FUTURE historians are likely to note with respect that the second half of the 1950s was a period in which some of the most powerful dictators in Latin America were pulled down. The list includes, among others, the strongmen who once ruled such important countries as Argentina, Colombia, Venezuela and Cuba; today only two or three of the old-style régimes of force still stand. In the many countries from which dictators have recently departed, responsible citizens are struggling to establish constitutional government in societies still marked by the wounds and scars left by years of authoritarian rule and then by revolution. Whether they will succeed in establishing stable régimes of proven democratic commitment remains a question.
Argentina's struggle for democratic recovery--now in its fourth year--has been longer than that of the other countries. In other respects Argentina is also unique among the former dictatorships. For example, it possessed a much more advanced economy before the Perón era than did other countries before their ordeal under one-man rule. Argentina's experience may therefore have only a limited applicability to other situations, but it does illustrate the extreme difficulty of replacing dictatorship with constitutional government.

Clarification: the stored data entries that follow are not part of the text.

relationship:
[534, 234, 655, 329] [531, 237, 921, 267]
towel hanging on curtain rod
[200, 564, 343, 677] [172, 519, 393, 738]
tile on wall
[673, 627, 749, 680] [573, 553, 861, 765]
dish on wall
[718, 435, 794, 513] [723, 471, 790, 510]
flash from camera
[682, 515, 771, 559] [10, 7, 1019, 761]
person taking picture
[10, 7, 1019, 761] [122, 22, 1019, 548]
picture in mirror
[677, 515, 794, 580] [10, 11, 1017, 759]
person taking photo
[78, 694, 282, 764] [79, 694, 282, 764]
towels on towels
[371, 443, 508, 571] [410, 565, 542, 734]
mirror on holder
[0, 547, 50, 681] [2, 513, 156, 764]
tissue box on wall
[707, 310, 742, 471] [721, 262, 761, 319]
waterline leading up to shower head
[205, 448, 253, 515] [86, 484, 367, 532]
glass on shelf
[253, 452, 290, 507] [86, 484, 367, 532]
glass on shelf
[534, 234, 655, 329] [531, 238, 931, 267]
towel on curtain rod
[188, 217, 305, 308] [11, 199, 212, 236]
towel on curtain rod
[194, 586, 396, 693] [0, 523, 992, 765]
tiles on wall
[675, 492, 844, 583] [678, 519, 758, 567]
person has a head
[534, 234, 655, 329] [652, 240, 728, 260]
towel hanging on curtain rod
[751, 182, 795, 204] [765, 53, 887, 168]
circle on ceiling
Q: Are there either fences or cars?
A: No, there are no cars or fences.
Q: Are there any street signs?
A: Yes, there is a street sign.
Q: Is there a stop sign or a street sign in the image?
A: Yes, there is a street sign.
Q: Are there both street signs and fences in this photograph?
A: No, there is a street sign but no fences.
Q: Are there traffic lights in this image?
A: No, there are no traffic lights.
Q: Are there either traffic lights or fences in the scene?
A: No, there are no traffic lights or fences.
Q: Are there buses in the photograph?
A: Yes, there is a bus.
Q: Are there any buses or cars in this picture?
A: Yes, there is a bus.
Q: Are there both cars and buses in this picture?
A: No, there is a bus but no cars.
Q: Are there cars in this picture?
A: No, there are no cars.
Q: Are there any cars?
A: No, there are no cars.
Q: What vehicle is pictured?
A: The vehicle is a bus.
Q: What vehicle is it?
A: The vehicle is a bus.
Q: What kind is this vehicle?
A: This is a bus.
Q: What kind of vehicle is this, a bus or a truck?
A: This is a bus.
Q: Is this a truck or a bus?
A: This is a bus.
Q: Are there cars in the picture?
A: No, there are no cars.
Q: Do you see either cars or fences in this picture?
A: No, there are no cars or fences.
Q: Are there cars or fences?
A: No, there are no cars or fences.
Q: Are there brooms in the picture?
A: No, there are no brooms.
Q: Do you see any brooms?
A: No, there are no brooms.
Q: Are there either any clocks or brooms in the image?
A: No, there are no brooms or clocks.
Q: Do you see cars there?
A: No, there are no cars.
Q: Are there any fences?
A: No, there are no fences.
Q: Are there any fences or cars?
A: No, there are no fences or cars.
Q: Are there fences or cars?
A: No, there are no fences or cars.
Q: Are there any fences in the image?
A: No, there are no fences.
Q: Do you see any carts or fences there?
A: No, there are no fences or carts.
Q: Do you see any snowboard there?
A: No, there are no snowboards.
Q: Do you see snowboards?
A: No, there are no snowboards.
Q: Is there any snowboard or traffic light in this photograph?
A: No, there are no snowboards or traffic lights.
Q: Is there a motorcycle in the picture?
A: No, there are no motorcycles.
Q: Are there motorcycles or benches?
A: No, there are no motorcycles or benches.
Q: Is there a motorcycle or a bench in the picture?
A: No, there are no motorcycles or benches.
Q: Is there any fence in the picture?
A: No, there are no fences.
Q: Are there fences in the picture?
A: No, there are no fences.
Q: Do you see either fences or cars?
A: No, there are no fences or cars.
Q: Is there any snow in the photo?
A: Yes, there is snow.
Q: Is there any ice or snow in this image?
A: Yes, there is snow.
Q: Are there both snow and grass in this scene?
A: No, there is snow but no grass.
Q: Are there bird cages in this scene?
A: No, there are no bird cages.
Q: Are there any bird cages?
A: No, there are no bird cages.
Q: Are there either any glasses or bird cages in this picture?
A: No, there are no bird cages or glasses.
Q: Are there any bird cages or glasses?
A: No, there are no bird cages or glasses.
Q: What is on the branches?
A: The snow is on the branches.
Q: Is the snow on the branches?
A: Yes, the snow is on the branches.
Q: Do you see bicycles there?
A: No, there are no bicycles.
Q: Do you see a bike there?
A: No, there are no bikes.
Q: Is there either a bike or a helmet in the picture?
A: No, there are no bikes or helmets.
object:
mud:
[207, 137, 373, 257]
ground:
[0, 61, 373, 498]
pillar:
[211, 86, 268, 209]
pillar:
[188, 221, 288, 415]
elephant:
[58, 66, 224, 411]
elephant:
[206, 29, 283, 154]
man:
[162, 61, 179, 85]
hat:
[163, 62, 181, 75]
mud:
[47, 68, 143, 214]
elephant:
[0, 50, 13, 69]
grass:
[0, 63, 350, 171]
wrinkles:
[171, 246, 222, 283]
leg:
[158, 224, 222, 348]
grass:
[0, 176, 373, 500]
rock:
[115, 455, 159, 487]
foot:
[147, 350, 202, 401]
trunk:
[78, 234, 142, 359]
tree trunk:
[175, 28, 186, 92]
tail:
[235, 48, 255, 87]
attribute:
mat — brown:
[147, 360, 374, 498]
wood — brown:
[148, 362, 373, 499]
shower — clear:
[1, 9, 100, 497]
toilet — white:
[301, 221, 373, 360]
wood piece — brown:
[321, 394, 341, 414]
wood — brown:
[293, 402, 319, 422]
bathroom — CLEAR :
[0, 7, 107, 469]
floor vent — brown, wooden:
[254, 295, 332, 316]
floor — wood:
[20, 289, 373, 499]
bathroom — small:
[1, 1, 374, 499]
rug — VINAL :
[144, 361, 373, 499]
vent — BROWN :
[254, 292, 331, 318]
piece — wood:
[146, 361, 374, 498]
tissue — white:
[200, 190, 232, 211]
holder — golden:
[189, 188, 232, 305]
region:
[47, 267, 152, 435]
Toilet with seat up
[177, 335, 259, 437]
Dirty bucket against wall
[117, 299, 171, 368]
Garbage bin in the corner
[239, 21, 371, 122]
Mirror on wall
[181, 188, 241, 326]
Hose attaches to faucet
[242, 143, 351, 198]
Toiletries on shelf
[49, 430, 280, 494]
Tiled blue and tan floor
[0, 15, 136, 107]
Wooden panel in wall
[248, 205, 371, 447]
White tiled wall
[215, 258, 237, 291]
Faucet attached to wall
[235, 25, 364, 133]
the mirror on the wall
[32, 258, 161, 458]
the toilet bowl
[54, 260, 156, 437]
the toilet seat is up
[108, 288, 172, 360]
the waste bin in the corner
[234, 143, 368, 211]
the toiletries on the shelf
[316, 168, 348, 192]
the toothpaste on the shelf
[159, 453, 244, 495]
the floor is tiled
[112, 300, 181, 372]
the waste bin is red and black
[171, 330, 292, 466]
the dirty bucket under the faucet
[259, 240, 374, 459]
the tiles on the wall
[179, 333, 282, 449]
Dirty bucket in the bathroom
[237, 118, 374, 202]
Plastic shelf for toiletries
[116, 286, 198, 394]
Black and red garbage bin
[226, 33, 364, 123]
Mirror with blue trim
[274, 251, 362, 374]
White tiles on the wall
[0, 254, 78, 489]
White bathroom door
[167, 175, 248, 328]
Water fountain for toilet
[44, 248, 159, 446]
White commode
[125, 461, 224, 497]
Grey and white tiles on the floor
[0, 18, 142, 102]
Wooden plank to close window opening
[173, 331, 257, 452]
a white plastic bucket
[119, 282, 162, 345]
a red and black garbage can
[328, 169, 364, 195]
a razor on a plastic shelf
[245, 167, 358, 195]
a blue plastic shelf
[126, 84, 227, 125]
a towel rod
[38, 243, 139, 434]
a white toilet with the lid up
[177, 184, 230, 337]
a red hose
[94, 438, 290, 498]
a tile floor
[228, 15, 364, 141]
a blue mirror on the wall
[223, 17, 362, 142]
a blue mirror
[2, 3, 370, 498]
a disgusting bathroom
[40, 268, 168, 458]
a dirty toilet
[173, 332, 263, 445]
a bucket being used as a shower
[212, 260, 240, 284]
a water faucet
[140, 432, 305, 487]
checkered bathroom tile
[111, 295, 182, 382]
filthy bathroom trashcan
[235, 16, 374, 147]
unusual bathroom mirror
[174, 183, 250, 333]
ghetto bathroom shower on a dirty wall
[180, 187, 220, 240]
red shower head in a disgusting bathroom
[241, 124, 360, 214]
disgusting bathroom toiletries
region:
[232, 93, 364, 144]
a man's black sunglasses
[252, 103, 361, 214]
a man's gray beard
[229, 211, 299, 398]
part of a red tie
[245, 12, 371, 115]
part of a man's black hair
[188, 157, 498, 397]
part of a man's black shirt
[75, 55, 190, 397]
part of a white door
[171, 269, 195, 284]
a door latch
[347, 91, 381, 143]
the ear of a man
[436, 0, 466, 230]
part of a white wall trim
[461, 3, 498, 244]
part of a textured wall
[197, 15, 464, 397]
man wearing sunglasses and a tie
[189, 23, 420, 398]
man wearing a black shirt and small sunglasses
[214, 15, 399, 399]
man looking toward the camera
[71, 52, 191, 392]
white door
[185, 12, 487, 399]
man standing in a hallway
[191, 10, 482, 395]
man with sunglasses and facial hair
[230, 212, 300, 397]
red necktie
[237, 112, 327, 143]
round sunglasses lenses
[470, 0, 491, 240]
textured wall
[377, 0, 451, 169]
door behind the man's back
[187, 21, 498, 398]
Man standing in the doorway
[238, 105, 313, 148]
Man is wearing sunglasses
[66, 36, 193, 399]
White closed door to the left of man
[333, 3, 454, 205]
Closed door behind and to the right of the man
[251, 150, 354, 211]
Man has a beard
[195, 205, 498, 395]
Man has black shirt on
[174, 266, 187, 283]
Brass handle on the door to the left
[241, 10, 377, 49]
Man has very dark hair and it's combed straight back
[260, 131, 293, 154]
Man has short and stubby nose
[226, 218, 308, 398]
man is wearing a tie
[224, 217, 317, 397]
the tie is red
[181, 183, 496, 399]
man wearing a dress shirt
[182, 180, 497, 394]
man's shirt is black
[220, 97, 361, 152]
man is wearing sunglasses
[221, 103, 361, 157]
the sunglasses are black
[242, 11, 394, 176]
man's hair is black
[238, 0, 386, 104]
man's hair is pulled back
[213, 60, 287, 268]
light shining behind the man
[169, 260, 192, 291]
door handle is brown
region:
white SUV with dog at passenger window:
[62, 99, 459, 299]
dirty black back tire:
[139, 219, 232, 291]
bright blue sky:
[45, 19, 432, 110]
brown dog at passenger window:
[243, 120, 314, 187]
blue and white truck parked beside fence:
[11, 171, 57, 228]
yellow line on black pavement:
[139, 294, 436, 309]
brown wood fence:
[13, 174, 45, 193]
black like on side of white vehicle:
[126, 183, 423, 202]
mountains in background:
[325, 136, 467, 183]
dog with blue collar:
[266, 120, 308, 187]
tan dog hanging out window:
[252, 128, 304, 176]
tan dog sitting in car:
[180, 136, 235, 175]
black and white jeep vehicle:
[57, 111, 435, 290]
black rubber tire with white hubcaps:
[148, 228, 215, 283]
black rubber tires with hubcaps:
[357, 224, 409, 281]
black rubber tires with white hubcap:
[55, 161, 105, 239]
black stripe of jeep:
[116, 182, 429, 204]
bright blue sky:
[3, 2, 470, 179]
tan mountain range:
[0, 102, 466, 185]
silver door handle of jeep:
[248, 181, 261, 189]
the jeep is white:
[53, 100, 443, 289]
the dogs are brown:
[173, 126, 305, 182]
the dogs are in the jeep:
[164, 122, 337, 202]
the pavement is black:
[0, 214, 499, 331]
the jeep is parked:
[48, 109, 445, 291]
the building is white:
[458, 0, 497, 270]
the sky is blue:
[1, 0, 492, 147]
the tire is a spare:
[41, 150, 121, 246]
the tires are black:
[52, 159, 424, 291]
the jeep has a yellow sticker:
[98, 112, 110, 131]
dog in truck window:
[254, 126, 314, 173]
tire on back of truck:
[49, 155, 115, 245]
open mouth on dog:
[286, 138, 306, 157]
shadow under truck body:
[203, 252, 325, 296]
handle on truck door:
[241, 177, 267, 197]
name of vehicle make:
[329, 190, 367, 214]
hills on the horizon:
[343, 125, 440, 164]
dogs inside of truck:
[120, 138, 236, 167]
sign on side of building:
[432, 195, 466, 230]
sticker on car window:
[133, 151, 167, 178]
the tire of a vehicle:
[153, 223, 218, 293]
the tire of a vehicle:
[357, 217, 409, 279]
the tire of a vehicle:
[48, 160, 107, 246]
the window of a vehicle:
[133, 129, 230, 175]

The Argentine people have been through a lot since Perón fell in September 1955. His régime was succeeded by a Provisional Government of revolutionary origins, directed by the armed forces but not excluding civilian participation. Six weeks later the Provisional Government underwent an internal crisis which resulted in the Presidency passing from General Lonardi to General Aramburu. Aramburu's government sought to restore traditional civilian rule, with the announced intention of quitting office as soon as practicable. It reëstablished the pre-Perón Constitution and called a popularly elected convention for constitutional revision. The work of the convention did not amount to much, but the government went ahead with plans for general elections for the Presidency and the Congress. Meanwhile it faced subversive threats from the still loyal and numerous body of Perón's followers.